McCain's rise is the latest in a series of conservative disappointments (news that will surprise the many liberals who think the right has been running the country for seven years). "Conservatives are in open rebellion now," says longtime conservative activist Richard Viguerie. "We've been treated shabbily by Republican establishment politicians. We've been treated like the proverbial country cousins. They'll invite us to the wedding but make us sit in the back. All that Limbaugh, Coulter, Savage and the others are doing is just reflecting what's happening at the grass roots. The Republican Party is in shambles. McCain is trailing among conservatives, and conservatives are the base of the Republican Party. Sure, he's getting the lion's share of moderate and liberal Republicans, but they make up only one third of the Republican vote."
No one knew this better than McCain himself as he strode to the podium of CPAC's annual meeting in the Omni Shoreham Hotel, a gathering that served as ground zero for the right-wing outrage last week. McCain had snubbed this convocation for years. But now the McCainiacs were growing worried that conservative Republicans would not rally on voting day and perhaps stay home. "The Republican Party needs to find its bottom," says conservative talk-show host Glenn Beck. "I'm an alcoholic. I understand what it means to bottom out. When you find your bottom—when you say, 'I can't live like this anymore, I can't live this lie'—that's when Republicans and conservatives will start doing some real soul-searching to determine what their values are."
McCain and his campaign know that the conservative uprising poses serious practical problems as well. A senior McCain aide, who didn't want to be named talking about the campaign's woes, cites the difficulty in fund-raising that the candidate faced a year ago when GOP critics targeted his compromise position on immigration reform. (McCain championed a bill with archliberal Ted Kennedy that would have allowed illegal aliens to participate in a worker-visa program. He later retreated.) Campaign donations quickly dried up—particularly among small donors, whose checks are looked upon as an indication of how much grass-roots support a candidate is getting. Aides privately worry that more barking from McCain's critics could create a similar scenario—a devastating financial blow in an election year when Republicans are already being outspent and outraised by Democrats. "We can get past people bashing us—even [George W.] Bush got some of that," says a McCain adviser, who declined to be named discussing internal strategy. "But if it starts affecting [the money], it's a problem." Coulter tells NEWSWEEK that she herself was "rather surprised at how ferocious and immediate the support was for my preference for Hillary over McCain on the Internet and in my In box. I thought it would take me a few more times at bat to explain my position fully. Oh no, no, no!"

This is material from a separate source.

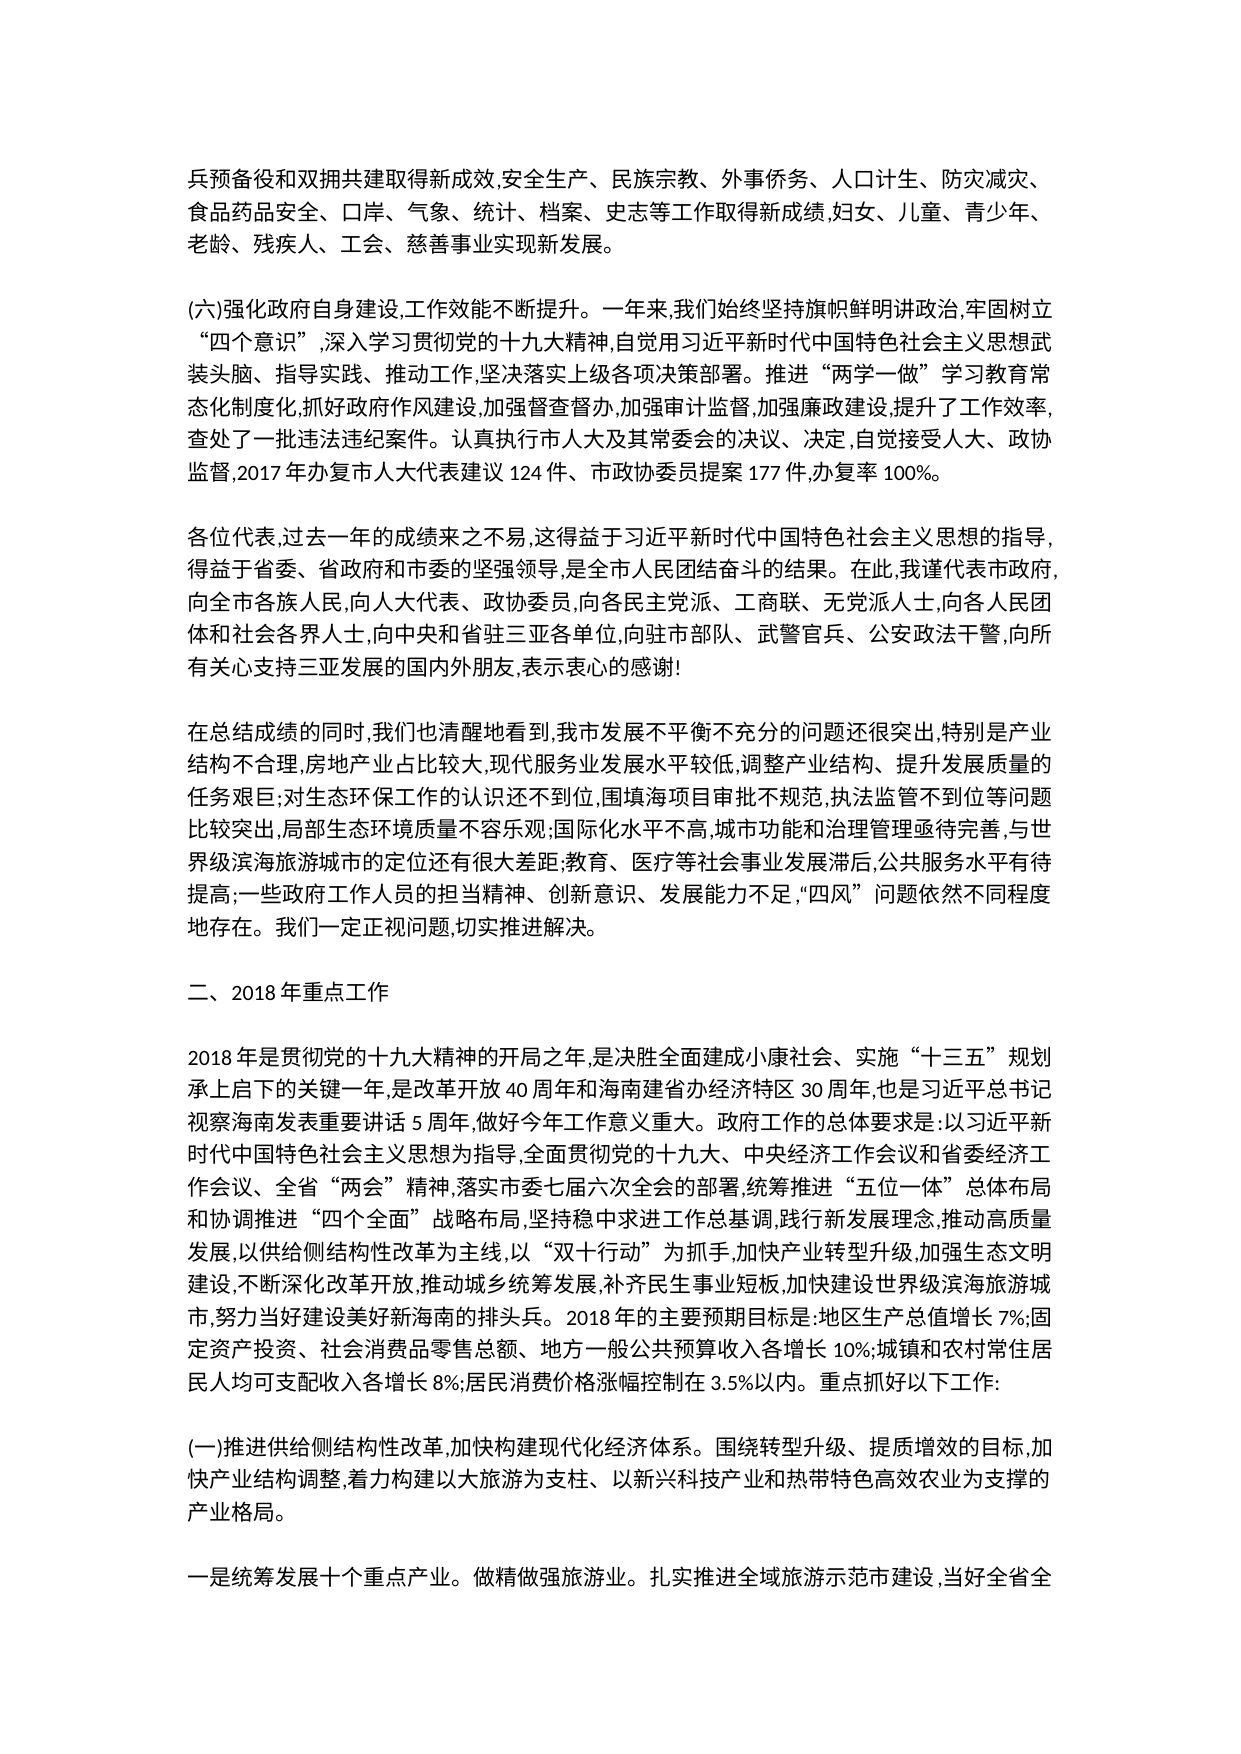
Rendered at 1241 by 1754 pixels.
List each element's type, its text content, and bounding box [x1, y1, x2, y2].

It's no surprise, then, that McCain and his aides worked hard on his CPAC speech, in which he made the case that he was a "proud conservative" and was the only thing standing between conservatism and disaster. It was a direct appeal to the base. "I'm a Republican," McCain said six times in the speech, while his audience often sat on their hands. Despite polite cheers at the end, the crowd was unmoved. Matthew Bixler, a 22-year-old student at Jerry Falwell's Liberty University, was one of those booing. "He was just playing to his audience," Bixler says, "talking about making tax cuts permanent that he didn't support in the first place. What kind of straight talk was that? I think he pandered to, if not even manipulated, this crowd." Justin Goins, 20, who also attends Liberty, says: "I just don't know how we could ever trust this man. Aside from being pro-life, he doesn't have much to go on in terms of how he's voted. How great is it that three different people had to come out before his speech and ask people not to boo?"

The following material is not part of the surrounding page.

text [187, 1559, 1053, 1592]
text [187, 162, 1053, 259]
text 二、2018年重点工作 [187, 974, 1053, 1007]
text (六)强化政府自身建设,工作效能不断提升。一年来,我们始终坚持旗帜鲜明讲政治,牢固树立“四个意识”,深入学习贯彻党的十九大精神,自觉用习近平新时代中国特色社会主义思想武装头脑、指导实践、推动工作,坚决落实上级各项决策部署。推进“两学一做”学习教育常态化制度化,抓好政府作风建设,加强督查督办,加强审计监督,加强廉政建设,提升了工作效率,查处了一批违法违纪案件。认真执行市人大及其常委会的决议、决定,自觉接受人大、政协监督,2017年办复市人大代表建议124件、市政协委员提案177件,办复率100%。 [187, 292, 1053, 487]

Still, the Omni Shoreham is not the Hanoi Hilton. John McCain is a man who has survived at least two near-death experiences: once as a prisoner in Vietnam, and a second time last summer, when he found himself abandoned and left for political dead by his party (before managing to revive his campaign almost single handedly). Last Thursday, McCain knew, it was not just he who was being cast aside. His right-wing critics were themselves getting dumped by his once bitter rival, Mitt Romney.